What the task asks
In the explanation of imaginary powers below, rewrite the stretch from "So i^(it) = e^(it" through "i^(i) = e^(-pi/2).", changing "hyperbolic rotation" to "hyperbolic transformation".

Extract provided
## Start

You should know how to think of something like A^(i), when A is postive real, first. Euler’s formula tells us that e^(it) is the point in the Complex Plane which is rotates the number 1 by t radians along the unit circle. Or, without complex numbers or anything, you can just think of e^(it) as just a real fancy way of writing the point on the unit circle corresponding to t radians. So e^(i pi/4) “is” the point (sqrt(2)/2, sqrt(2)/2), for instance.

We can think about it a bit more dynamically too. Imagine you have an arrow rotating around the unit circle with some rotational velocity w. Then the position of the arrow after t-seconds will be e^(iwt). You should just think of e^(stuff) as just a fancy shorthand for rotation.

If we have something like 5^(it), then we can use logs to write it in our fancy shorthand as e^(it ln(5)) and so the “rotational speed” that 5^(it) rotates is ln(5). More generally, the rotational velocity of A^(it) is ln(A).

Something else to clock is that we have another Euler’s formula which says that e^(at) (when a is real) is still a “rotational” thing, it is just with *hyperbolic* rotations. A “hyperbolic rotation” of “hyperbolic angle” x kinda squishes things along hyperbolas rather than rotating around circles. But we can use this to imagine what a *circular rotation* about an *imaginary angle* is. If e^(i wt) rotations around by an angle of wt, then if w=i then the two i’s cancel out to give e^(-t) which is a hyperbolic stretch/squeeze thing. So rotations by “imaginary angles” are just stretches and squeezes.

So i^(it) = e^(it ln(i)) and so the “rotational velocity” is ln(i) which “is” i*pi/2. This means that it will be a hyperbolic rotation rather than a circular one. Which means it will stretch/squeeze things with “velocity” -pi/2 instead. We then get i^(it)=e^(-t pi/2) and, specifically, i^(i) = e^(-pi/2).

(Note: as others mention, there are multiple logs for i so it is actually not unique, but this is the idea)

## End

Data segment
## Start

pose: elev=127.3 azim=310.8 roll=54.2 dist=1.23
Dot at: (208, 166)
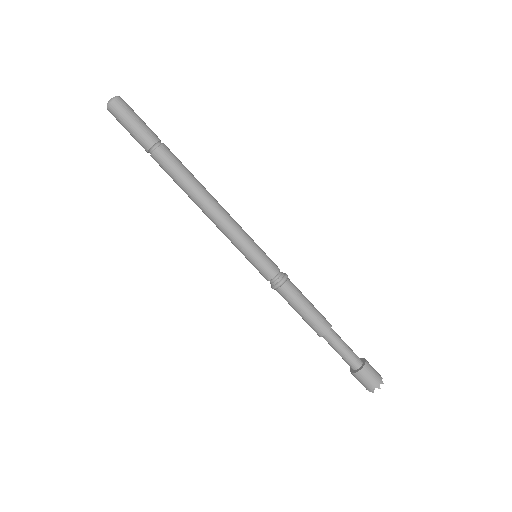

## End

Exercise answer
So i^(it) = e^(it ln(i)) and so the “rotational velocity” is ln(i) which “is” i*pi/2. This means that it will be a hyperbolic transformation rather than a circular one. Which means it will stretch/squeeze things with “velocity” -pi/2 instead. We then get i^(it)=e^(-t pi/2) and, specifically, i^(i) = e^(-pi/2).